From the Guidelines
For patients with massive pulmonary embolism on anticoagulation therapy, a follow-up CT angiography (CTA) scan is typically recommended after 3-6 months of treatment, as this timing allows for assessment of clot resolution and evaluation for chronic thromboembolic pulmonary hypertension (CTEPH) 1. The decision to rescan should be individualized based on the patient's clinical status and response to anticoagulation.
- Key factors to consider when deciding on the timing of a follow-up CTA scan include the patient's symptoms, hemodynamic stability, and the presence of any new or worsening symptoms such as increased shortness of breath, chest pain, or hemodynamic instability.
- The European Society of Cardiology guidelines suggest that the optimal time point for transitioning from parenteral to oral anticoagulation has not been determined by existing evidence, but should instead be based on clinical judgement 1.
- For patients receiving standard anticoagulation therapy, the 3-6 month timeframe allows sufficient time for clot resolution while providing information to guide treatment duration decisions.
- If the scan shows complete resolution, anticoagulation may be discontinued after completing the planned treatment course, whereas if residual thrombi are present, extended anticoagulation may be warranted.
- The rationale for this timing is that most clot resolution occurs within the first few months of treatment, and earlier scanning may not provide meaningful information about long-term outcomes or the need for extended therapy. Some patients may require earlier rescanning, such as those with new or worsening symptoms, and the decision to rescan should be made on a case-by-case basis, taking into account the individual patient's clinical status and response to anticoagulation 1.
From the Research
Rescan with CTA in Massive Pulmonary Embolism
- The decision to rescan with computed tomography angiography (CTA) in a patient with massive pulmonary embolism (PE) now on anticoagulants depends on several factors, including the patient's clinical stability and the presence of any new or worsening symptoms 2, 3.

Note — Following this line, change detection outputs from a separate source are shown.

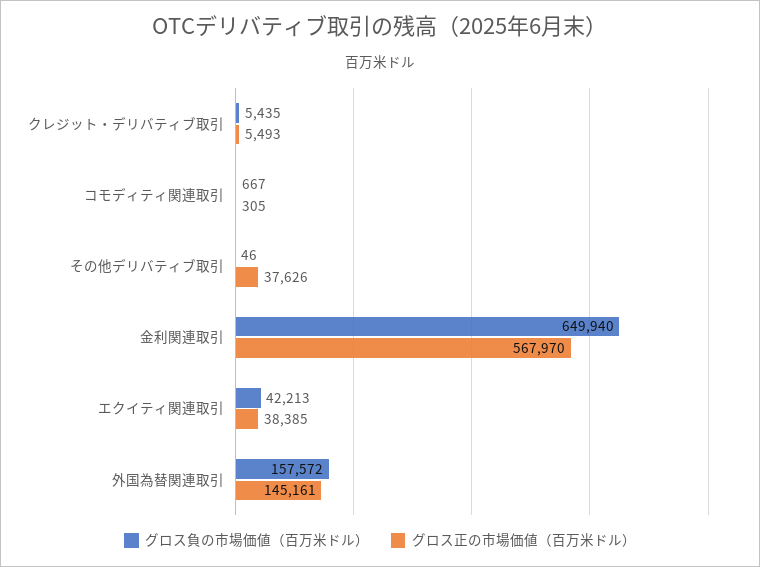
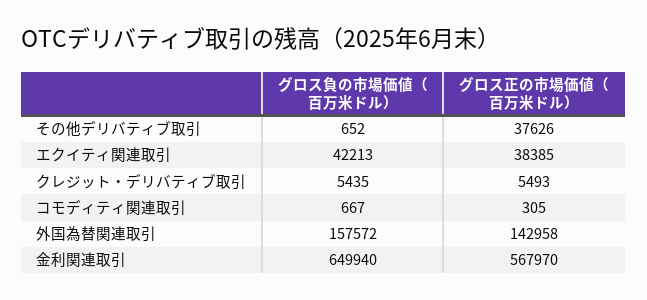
グロス負の市場価値（百万米ドル）, その他デリバティブ取引: 46 -> 652
グロス正の市場価値（百万米ドル）, 外国為替関連取引: 145161 -> 142958

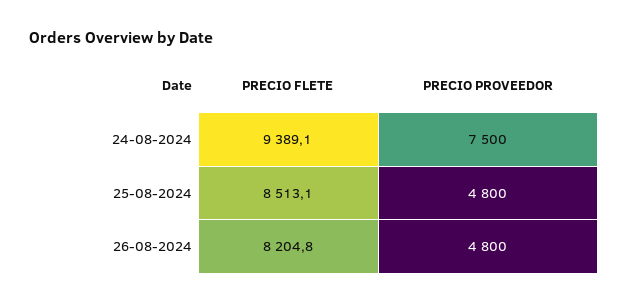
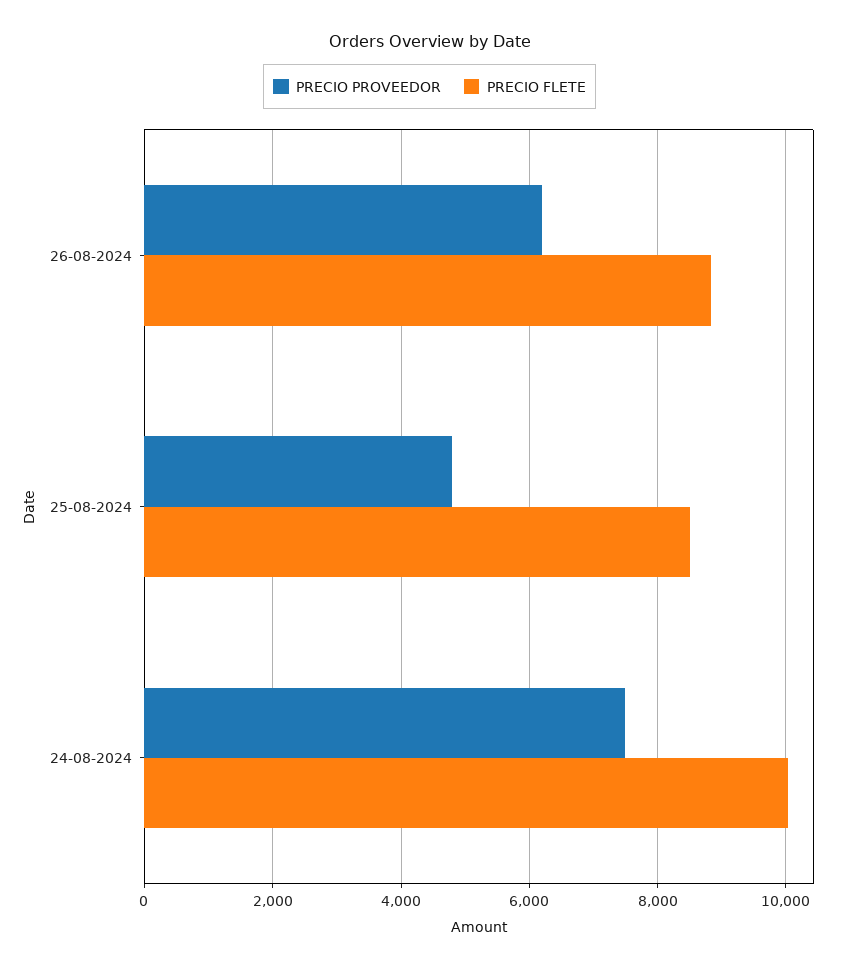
PRECIO FLETE, 24-08-2024: 9389.1 -> 10000
PRECIO FLETE, 26-08-2024: 8204.8 -> 8800
PRECIO PROVEEDOR, 26-08-2024: 4800 -> 6200

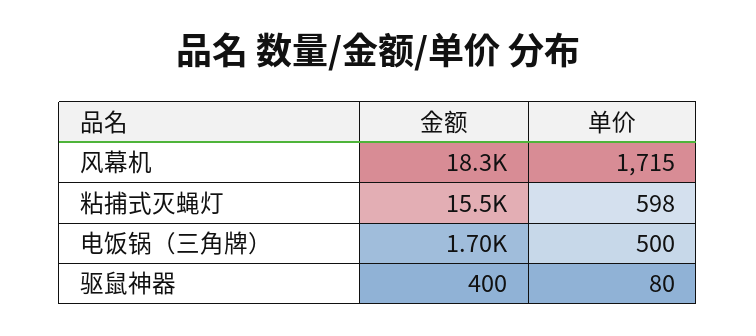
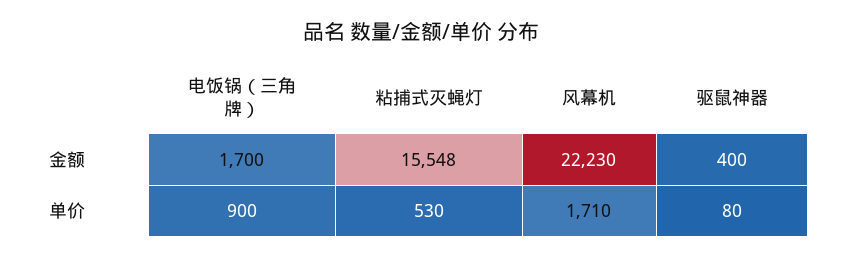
金额, 风幕机: 18300 -> 22230
单价, 风幕机: 1715 -> 1710
单价, 粘捕式灭蝇灯: 598 -> 530
单价, 电饭锅（三角牌）: 500 -> 900

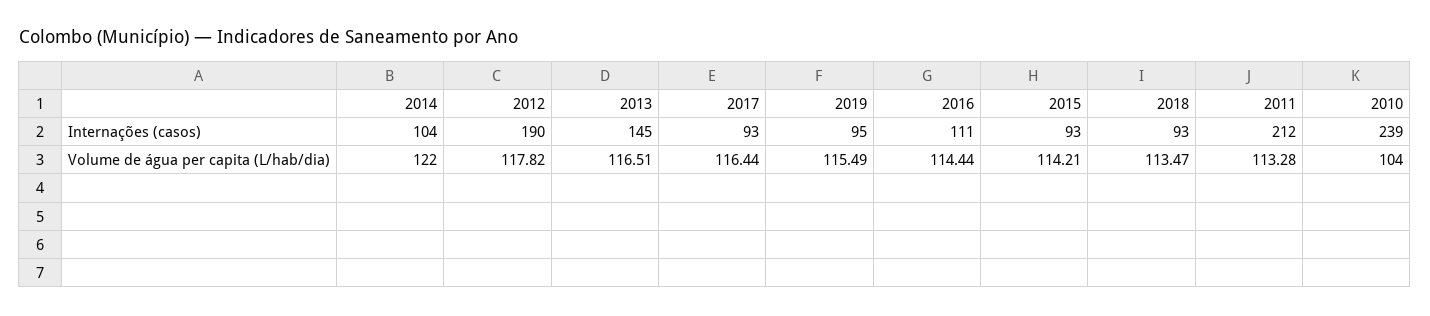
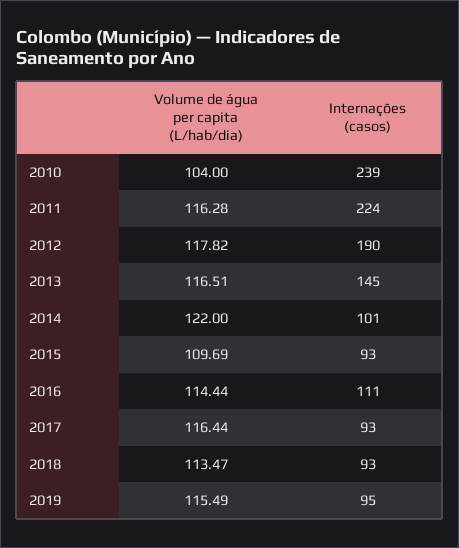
2014, Internações (casos): 104 -> 101
2011, Internações (casos): 212 -> 224
2015, Volume de água per capita (L/hab/dia): 114.21 -> 109.69
2011, Volume de água per capita (L/hab/dia): 113.28 -> 116.28

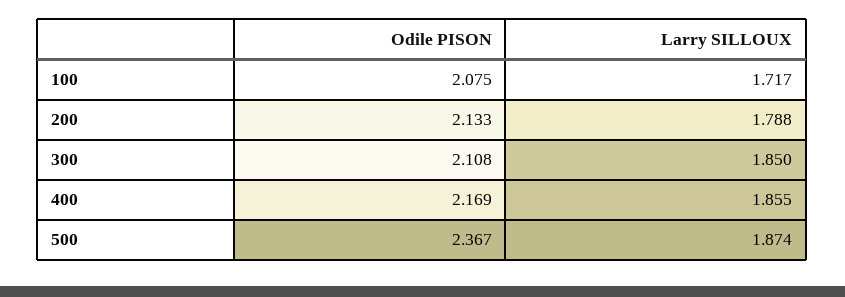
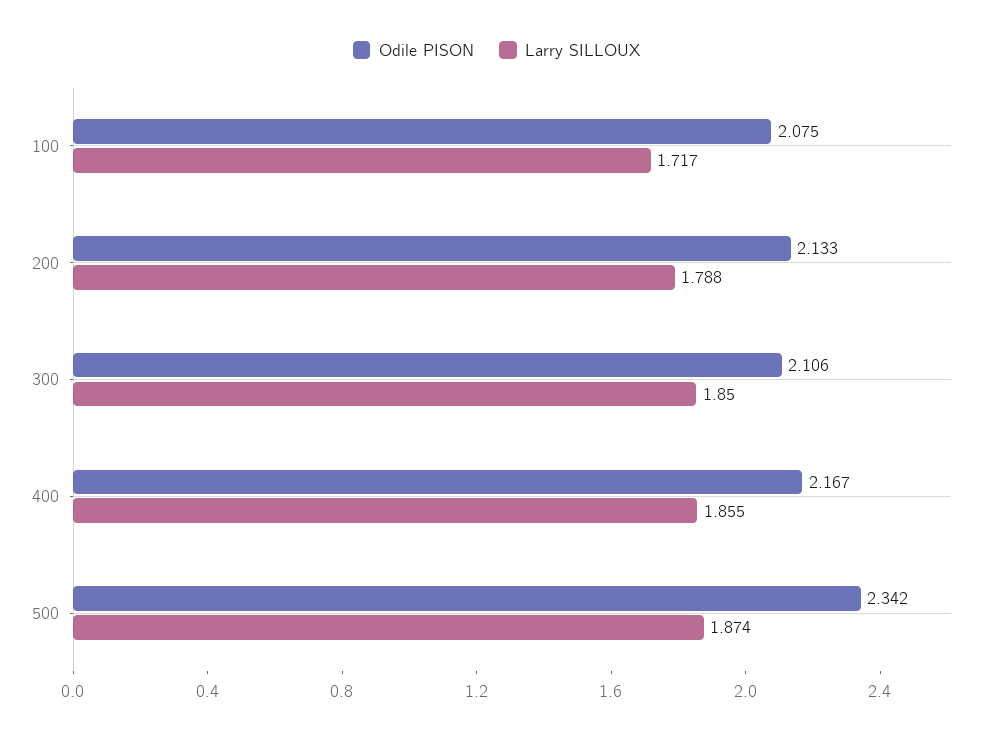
Odile PISON, 300: 2.108 -> 2.106
Odile PISON, 400: 2.169 -> 2.167
Odile PISON, 500: 2.367 -> 2.342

- In patients with massive PE, the primary goal is to stabilize the patient and prevent further clot formation, rather than to immediately rescan with CTA 3, 4.

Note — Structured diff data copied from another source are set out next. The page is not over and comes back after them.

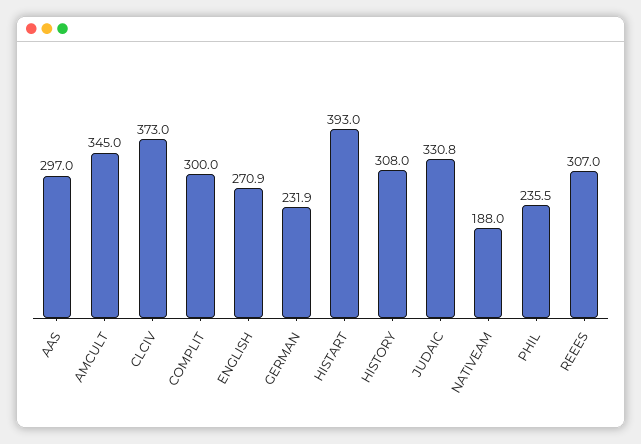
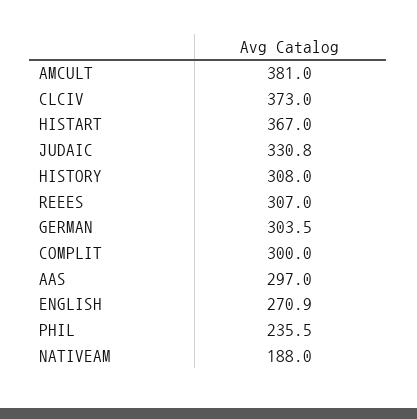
AMCULT: 345 -> 381
GERMAN: 231.9 -> 303.5
HISTART: 393 -> 367

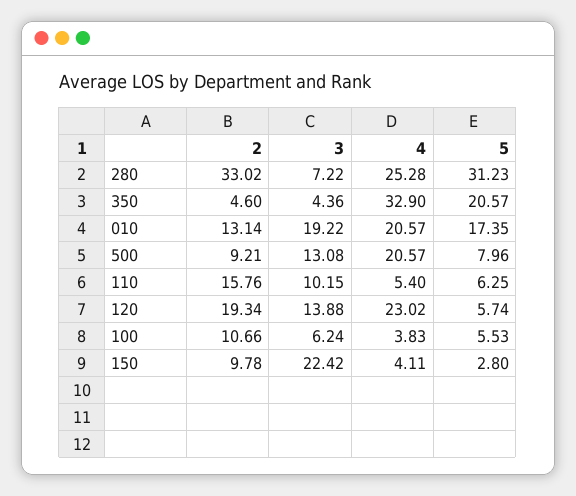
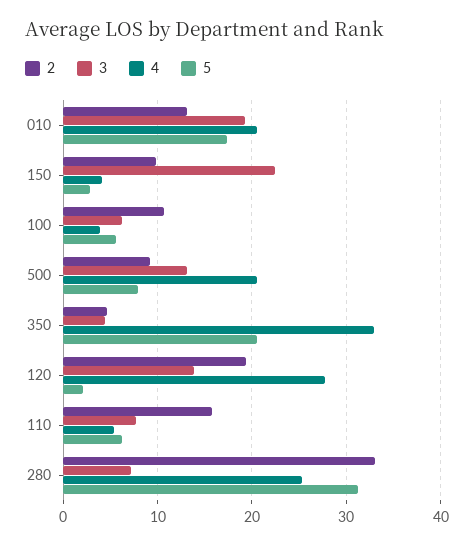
3, 110: 10.15 -> 8
4, 120: 23.02 -> 28
5, 120: 5.74 -> 2

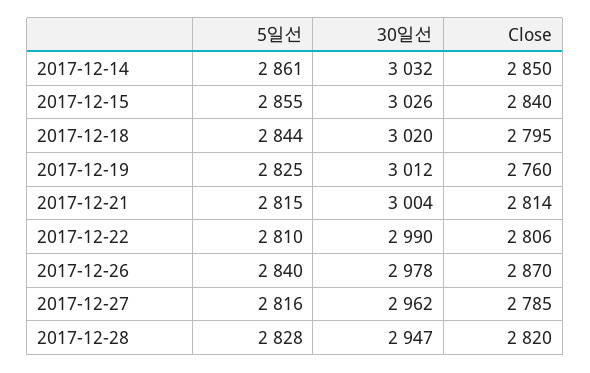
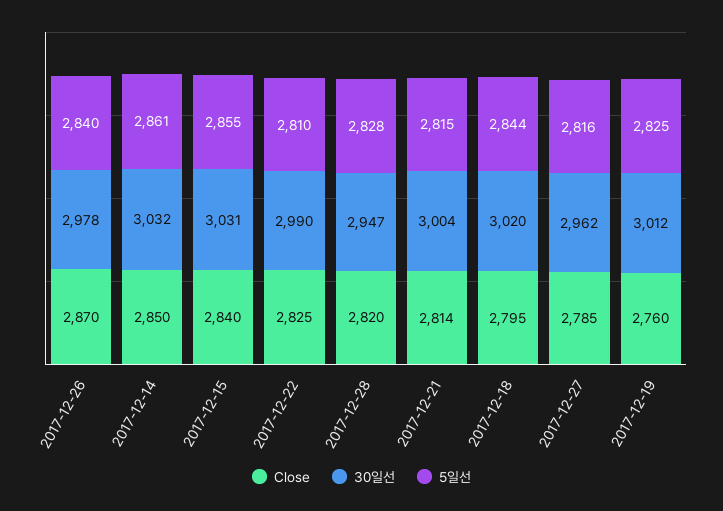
30일선, 2017-12-15: 3026 -> 3031
Close, 2017-12-22: 2806 -> 2825

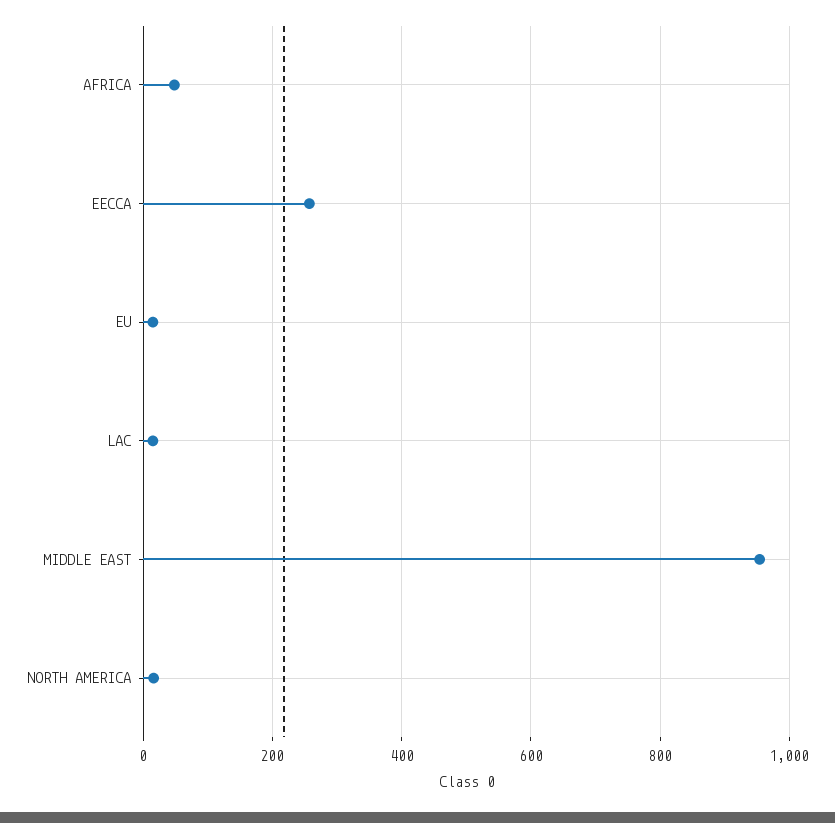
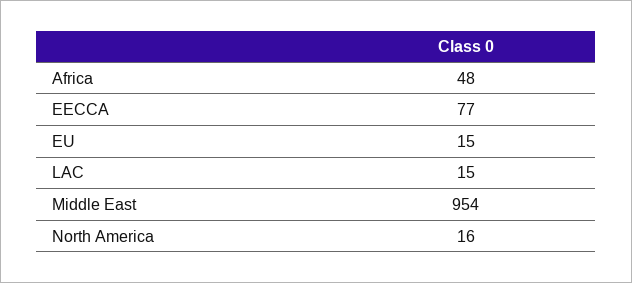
EECCA: 260 -> 77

- However, if the patient's condition worsens or if there are concerns about the effectiveness of anticoagulation therapy, a repeat CTA scan may be necessary to assess the extent of the clot and guide further treatment 5, 6.

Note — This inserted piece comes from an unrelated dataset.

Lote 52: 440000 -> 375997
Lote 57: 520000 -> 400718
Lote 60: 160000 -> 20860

- The use of CTA scans in patients with massive PE is generally reserved for those who are clinically stable and can tolerate the scan, as well as those who have a high risk of complications or recurrence 2, 3.
Timing of Rescan
- The optimal timing of a rescan with CTA in patients with massive PE is not well established, but it is generally recommended to wait until the patient is clinically stable and any acute symptoms have resolved 3, 4.
- In some cases, a repeat CTA scan may be necessary within 24-48 hours of the initial scan to assess the effectiveness of treatment and guide further management 5, 6.
- However, the decision to rescan should be individualized based on the patient's clinical condition and the presence of any new or worsening symptoms 2, 3.
Considerations for Rescan
- Before rescanning with CTA, it is essential to consider the patient's renal function, as contrast agents used in CTA scans can be nephrotoxic 2, 3.
- Additionally, patients with a history of allergy to contrast agents or those with severe kidney disease may require alternative imaging modalities, such as magnetic resonance angiography (MRA) or ventilation-perfusion scanning 4, 5.
- The use of CTA scans in patients with massive PE should be guided by a multidisciplinary team, including radiologists, cardiologists, and pulmonologists, to ensure that the benefits of the scan outweigh the risks 6.